* _Work order_
On the basis of the records below, report how many lines contain the word "otro". Nothing else should be given.

== Segment start ==

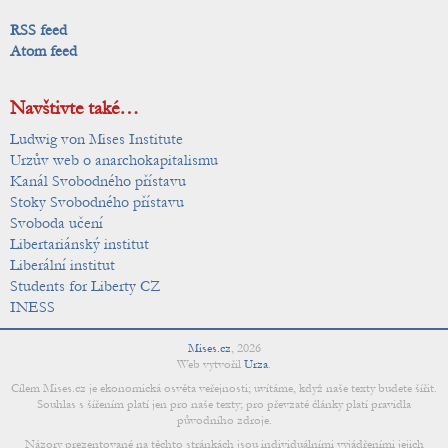
RSS feed
Atom feed
Navštivte také…
Ludwig von Mises Institute
Urzův web o anarchokapitalismu
Kanál Svobodného přístavu
Stoky Svobodného přístavu
Svoboda učení
Libertariánský institut
Liberální institut
Students for Liberty CZ
INESS
Mises.cz
,
2026
Web vytvořil
Urza
.
Cílem Mises.cz je ekonomická osvěta veřejnosti; uvítáme, když naše texty budete šířit.
Souhlas s šířením platí jen pro naše texty; pro převzaté články platí pravidla
původního zdroje.
Názory prezentované na těchto stránkách jsou individuálními vyjádřeními jejich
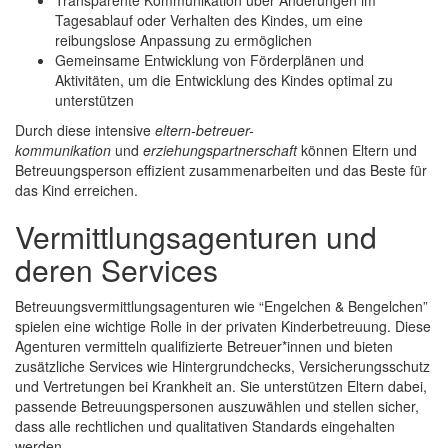
Transparente Kommunikation über Änderungen im
Tagesablauf oder Verhalten des Kindes, um eine
reibungslose Anpassung zu ermöglichen
Gemeinsame Entwicklung von Förderplänen und
Aktivitäten, um die Entwicklung des Kindes optimal zu
unterstützen
Durch diese intensive
eltern-betreuer-
kommunikation
und
erziehungspartnerschaft
können Eltern und
Betreuungsperson effizient zusammenarbeiten und das Beste für
das Kind erreichen.
Vermittlungsagenturen und
deren Services
Betreuungsvermittlungsagenturen wie “Engelchen & Bengelchen”
spielen eine wichtige Rolle in der privaten Kinderbetreuung. Diese
Agenturen vermitteln qualifizierte Betreuer*innen und bieten
zusätzliche Services wie Hintergrundchecks, Versicherungsschutz
und Vertretungen bei Krankheit an. Sie unterstützen Eltern dabei,
passende Betreuungspersonen auszuwählen und stellen sicher,
dass alle rechtlichen und qualitativen Standards eingehalten
werden.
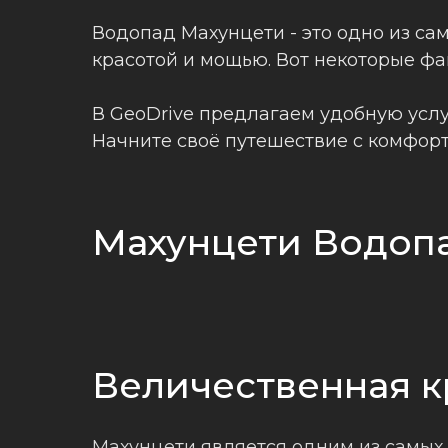
Водопад Махунцети - это одно из са
красотой и мощью. Вот некоторые ф
В GeoDrive предлагаем удобную услу
Начните своё путешествие с комфорта
Махунцети Водопа
Величественная к
Махунцети является одним из самых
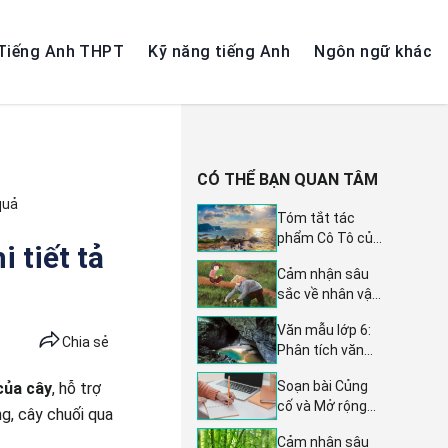
Tiếng Anh THPT
Kỹ năng tiếng Anh
Ngôn ngữ khác
CÓ THỂ BẠN QUAN TÂM
quả
Tóm tắt tác
phẩm Cô Tô của
 tiết tả
Nguyễn Tuân -
Cảm nhận sâu
Văn mẫu lớp 6
sắc về nhân vật
đặc sắc
trẻ em trong tác
Văn mẫu lớp 6:
phẩm Gió lạnh
Chia sẻ
Phân tích văn
đầu mùa -
bản Hang Én -
Tuyển tập 19 bài
Soạn bài Củng
 của cây
, hỗ trợ
Dàn ý chi tiết và
văn mẫu lớp 6
cố và Mở rộng
2 bài văn mẫu
g, cây chuối qua
trang 82 - Ngữ
đặc sắc
Cảm nhận sâu
văn lớp 8, sách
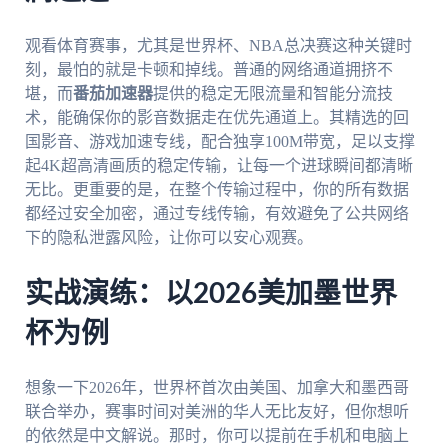
观看体育赛事，尤其是世界杯、NBA总决赛这种关键时
刻，最怕的就是卡顿和掉线。普通的网络通道拥挤不
堪，而
番茄加速器
提供的稳定无限流量和智能分流技
术，能确保你的影音数据走在优先通道上。其精选的回
国影音、游戏加速专线，配合独享100M带宽，足以支撑
起4K超高清画质的稳定传输，让每一个进球瞬间都清晰
无比。更重要的是，在整个传输过程中，你的所有数据
都经过安全加密，通过专线传输，有效避免了公共网络
下的隐私泄露风险，让你可以安心观赛。
实战演练：以2026美加墨世界
杯为例
想象一下2026年，世界杯首次由美国、加拿大和墨西哥
联合举办，赛事时间对美洲的华人无比友好，但你想听
的依然是中文解说。那时，你可以提前在手机和电脑上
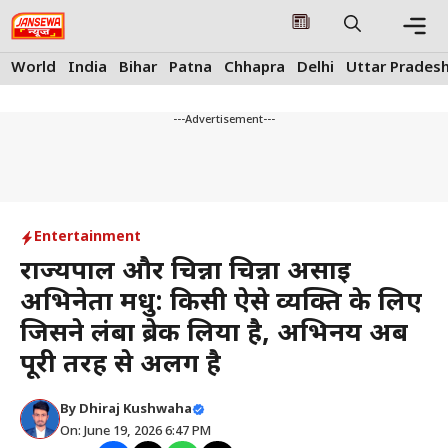
Skip
to
content
Me
World
India
Bihar
Patna
Chhapra
Delhi
Uttar Prades
---Advertisement---
Entertainment
राज्यपाल और चिन्ना चिन्ना असाई
अभिनेता मधु: किसी ऐसे व्यक्ति के लिए
जिसने लंबा ब्रेक लिया है, अभिनय अब
पूरी तरह से अलग है
By
Dhiraj Kushwaha
On: June 19, 2026 6:47 PM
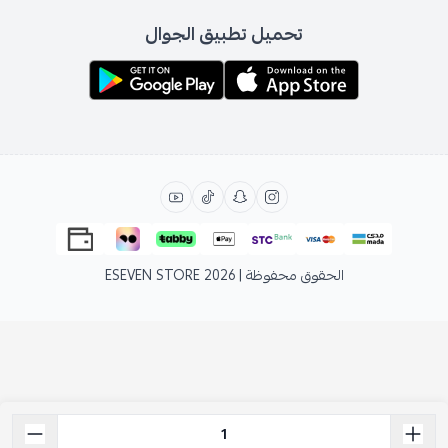
تحميل تطبيق الجوال
الحقوق محفوظة | 2026
ESEVEN STORE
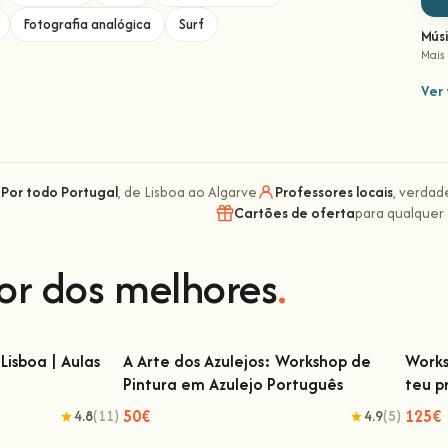
Fotografia analógica
Surf
Mús
Mais
Ver 
Por todo Portugal
, de Lisboa ao Algarve
Professores locais
, verdad
Cartões de oferta
para qualquer
or dos melhores
.
Lisboa | Aulas
A Arte dos Azulejos: Workshop de
Works
Pintura em Azulejo Português
teu p
isboa | Aulas de
A Arte dos Azulejos: Workshop de Pintura
Wor
em Azulejo Português
50€
125€
4.8
(11)
4.9
(5)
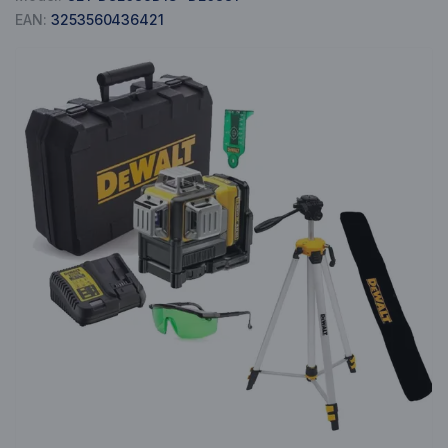
EAN:
3253560436421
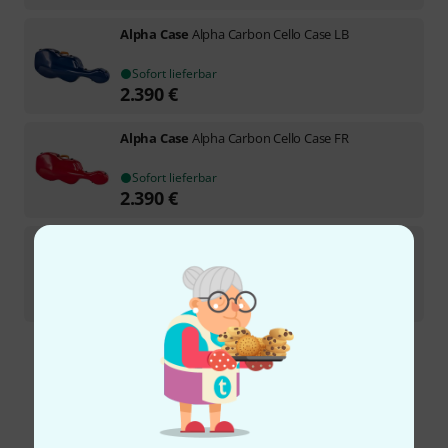
Alpha Case
Alpha Carbon Cello Case LB
Sofort lieferbar
2.390
€
Alpha Case
Alpha Carbon Cello Case FR
Sofort lieferbar
2.390
€
Alpha Case
Alpha Carbon Cello Case BK 3D
Sofort lieferbar
2.390
€
Kostenloser Versand ab 29 €
Alle Preise inkl. MwSt.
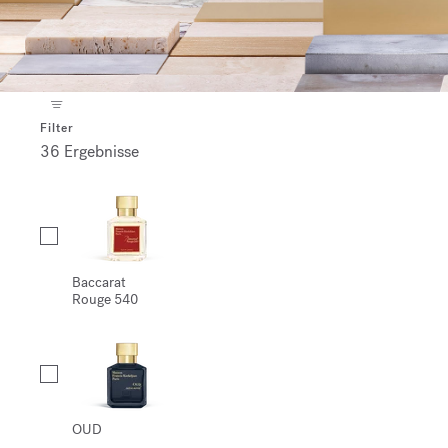
Filter
36 Ergebnisse
Collection
Baccarat
Rouge 540
OUD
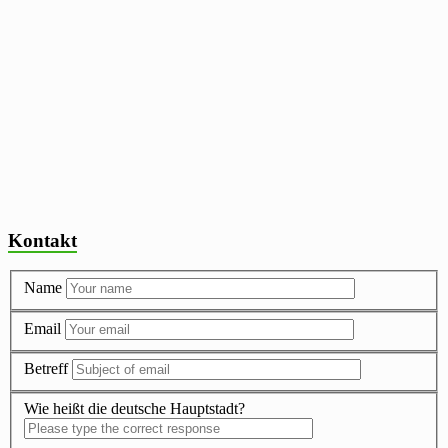
Kontakt
Name
Email
Betreff
Wie heißt die deutsche Hauptstadt?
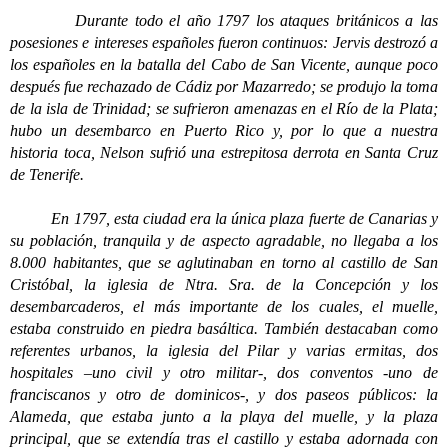
Durante todo el año 1797 los ataques británicos a las
posesiones e intereses españoles fueron continuos: Jervis destrozó a
los españoles en la batalla del Cabo de San Vicente, aunque poco
después fue rechazado de Cádiz por Mazarredo; se produjo la toma
de la isla de Trinidad; se sufrieron amenazas en el Río de la Plata;
hubo un desembarco en Puerto Rico y, por lo que a nuestra
historia toca, Nelson sufrió una estrepitosa derrota en Santa Cruz
de Tenerife.
En 1797, esta ciudad era la única plaza fuerte de Canarias y
su población, tranquila y de aspecto agradable, no llegaba a los
8.000 habitantes, que se aglutinaban en torno al castillo de San
Cristóbal, la iglesia de Ntra. Sra. de la Concepción y los
desembarcaderos, el más importante de los cuales, el muelle,
estaba construido en piedra basáltica. También destacaban como
referentes urbanos, la iglesia del Pilar y varias ermitas, dos
hospitales –uno civil y otro militar-, dos conventos -uno de
franciscanos y otro de dominicos-, y dos paseos públicos: la
Alameda, que estaba junto a la playa del muelle, y la plaza
principal, que se extendía tras el castillo y estaba adornada con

== Segment end ==

* _Response box_
2